Feed

Diabetic kidney disease (DKD) is a severe microvascular complication of diabetes characterized by complex pathogenesis in which renal cellular senescence is a critical pathological element. Traditionally, hyperglycemia has been regarded as a uniform stressor inducing cellular senescence; however, significant heterogeneity exists in different renal cell types' responses to high glucose (HG) stimulation. This review systematically elucidates mechanisms underlying senescence of major renal cell types under hyperglycemic conditions. Hyperglycemia acts as a common initiator triggering senescence via shared pathways, including oxidative stress and metabolic dysregulation. However, owing to distinct structural, functional, and molecular profiles across cell types, divergent senescence programs are activated. Specifically, podocyte senescence centers on GSK3β-mediated collapse of metabolic homeostasis and GPR124 axis-related mechanosensing dysfunction; mesangial cell (MC) senescence manifests as STAT5- and Caveolin-1 signaling-mediated "senescence-fibrosis" vicious cycles; glomerular endothelial cell (GEC) senescence is characterized by dysregulation of the NOS/NO signaling axis and glycocalyx damage; and renal tubular epithelial cell (TEC) senescence is initiated by mitochondrial damage under metabolic overload, promoting interstitial fibrosis through the senescence-associated secretory phenotype (SASP). By revealing this heterogeneous mechanism shifting from "common stress" to "specific responses," this review offers a novel perspective on DKD pathogenesis and establishes a theoretical foundation for developing targeted anti-senescence therapies. It further discusses implications for the clinical translation of renal protective agents.

• What the exercise asks: List each renal cell type for which the abstract on diabetic kidney disease describes a distinct senescence program. Rely only on the abstract.

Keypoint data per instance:
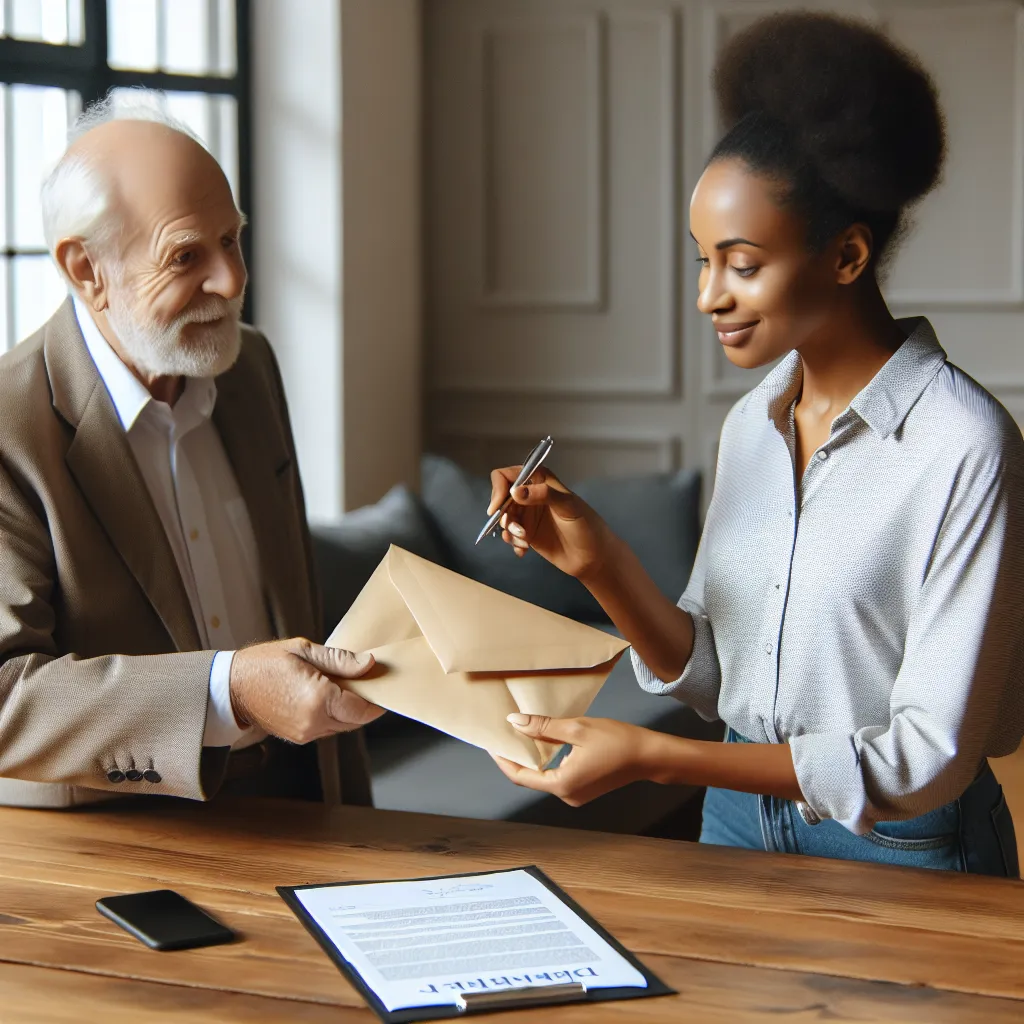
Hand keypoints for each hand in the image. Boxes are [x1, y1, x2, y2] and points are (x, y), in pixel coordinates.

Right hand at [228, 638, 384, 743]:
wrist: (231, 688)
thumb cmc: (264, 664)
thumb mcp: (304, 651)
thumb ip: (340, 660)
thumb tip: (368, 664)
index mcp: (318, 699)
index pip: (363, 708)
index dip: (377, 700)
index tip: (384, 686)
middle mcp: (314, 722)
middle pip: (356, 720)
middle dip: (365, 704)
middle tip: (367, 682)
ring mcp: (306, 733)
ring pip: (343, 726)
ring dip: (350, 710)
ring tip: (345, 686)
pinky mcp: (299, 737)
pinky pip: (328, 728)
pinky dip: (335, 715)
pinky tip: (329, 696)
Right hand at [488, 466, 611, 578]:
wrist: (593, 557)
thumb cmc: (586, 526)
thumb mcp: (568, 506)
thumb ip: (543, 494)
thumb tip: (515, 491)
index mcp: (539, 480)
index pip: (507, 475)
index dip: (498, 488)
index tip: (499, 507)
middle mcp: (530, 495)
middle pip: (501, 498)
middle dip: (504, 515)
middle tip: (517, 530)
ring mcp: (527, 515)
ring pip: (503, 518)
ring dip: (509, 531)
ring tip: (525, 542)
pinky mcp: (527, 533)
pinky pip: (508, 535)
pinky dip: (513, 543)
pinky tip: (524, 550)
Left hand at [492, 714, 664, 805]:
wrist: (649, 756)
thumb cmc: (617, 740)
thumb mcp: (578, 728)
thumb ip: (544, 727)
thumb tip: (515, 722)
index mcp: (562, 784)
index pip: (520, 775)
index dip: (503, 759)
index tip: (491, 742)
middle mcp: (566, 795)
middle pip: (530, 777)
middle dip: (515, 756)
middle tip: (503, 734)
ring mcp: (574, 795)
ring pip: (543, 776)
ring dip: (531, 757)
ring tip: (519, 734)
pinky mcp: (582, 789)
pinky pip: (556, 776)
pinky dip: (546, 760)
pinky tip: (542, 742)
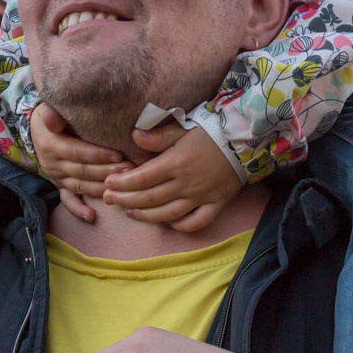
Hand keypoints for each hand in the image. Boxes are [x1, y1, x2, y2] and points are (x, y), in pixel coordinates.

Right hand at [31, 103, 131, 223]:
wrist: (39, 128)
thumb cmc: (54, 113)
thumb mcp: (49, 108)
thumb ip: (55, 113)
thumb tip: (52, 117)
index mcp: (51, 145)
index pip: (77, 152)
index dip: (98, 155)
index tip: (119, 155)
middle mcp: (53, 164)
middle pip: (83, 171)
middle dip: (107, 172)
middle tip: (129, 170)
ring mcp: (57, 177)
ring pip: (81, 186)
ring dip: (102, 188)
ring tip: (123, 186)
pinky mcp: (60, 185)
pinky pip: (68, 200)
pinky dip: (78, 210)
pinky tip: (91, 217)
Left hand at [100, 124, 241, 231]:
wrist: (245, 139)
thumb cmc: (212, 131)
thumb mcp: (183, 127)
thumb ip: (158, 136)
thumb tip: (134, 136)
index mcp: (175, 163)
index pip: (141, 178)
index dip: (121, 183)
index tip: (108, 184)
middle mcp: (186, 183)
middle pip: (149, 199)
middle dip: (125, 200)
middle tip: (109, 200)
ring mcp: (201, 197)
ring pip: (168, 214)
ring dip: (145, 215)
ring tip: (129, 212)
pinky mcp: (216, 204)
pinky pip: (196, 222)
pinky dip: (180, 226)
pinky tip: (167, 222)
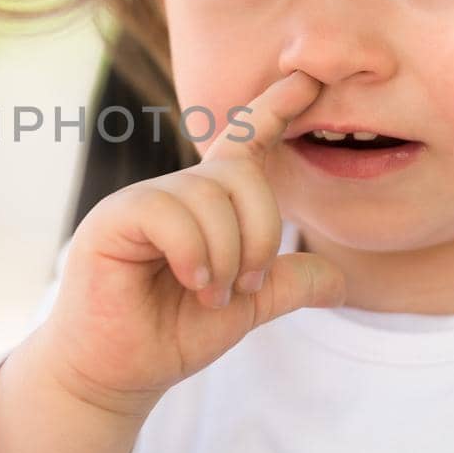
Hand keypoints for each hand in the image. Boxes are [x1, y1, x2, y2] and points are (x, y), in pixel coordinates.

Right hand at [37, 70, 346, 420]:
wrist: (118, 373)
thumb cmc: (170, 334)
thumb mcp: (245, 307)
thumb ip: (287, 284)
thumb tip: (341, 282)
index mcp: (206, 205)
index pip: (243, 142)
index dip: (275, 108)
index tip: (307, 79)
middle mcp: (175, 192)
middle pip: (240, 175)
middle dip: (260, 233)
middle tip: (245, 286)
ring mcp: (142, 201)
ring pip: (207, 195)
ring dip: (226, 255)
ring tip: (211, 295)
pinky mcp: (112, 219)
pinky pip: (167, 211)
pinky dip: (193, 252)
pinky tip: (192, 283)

• Expected output:
- Podocytes
- Mesangial cells (MC)
- Glomerular endothelial cells (GEC)
- Renal tubular epithelial cells (TEC)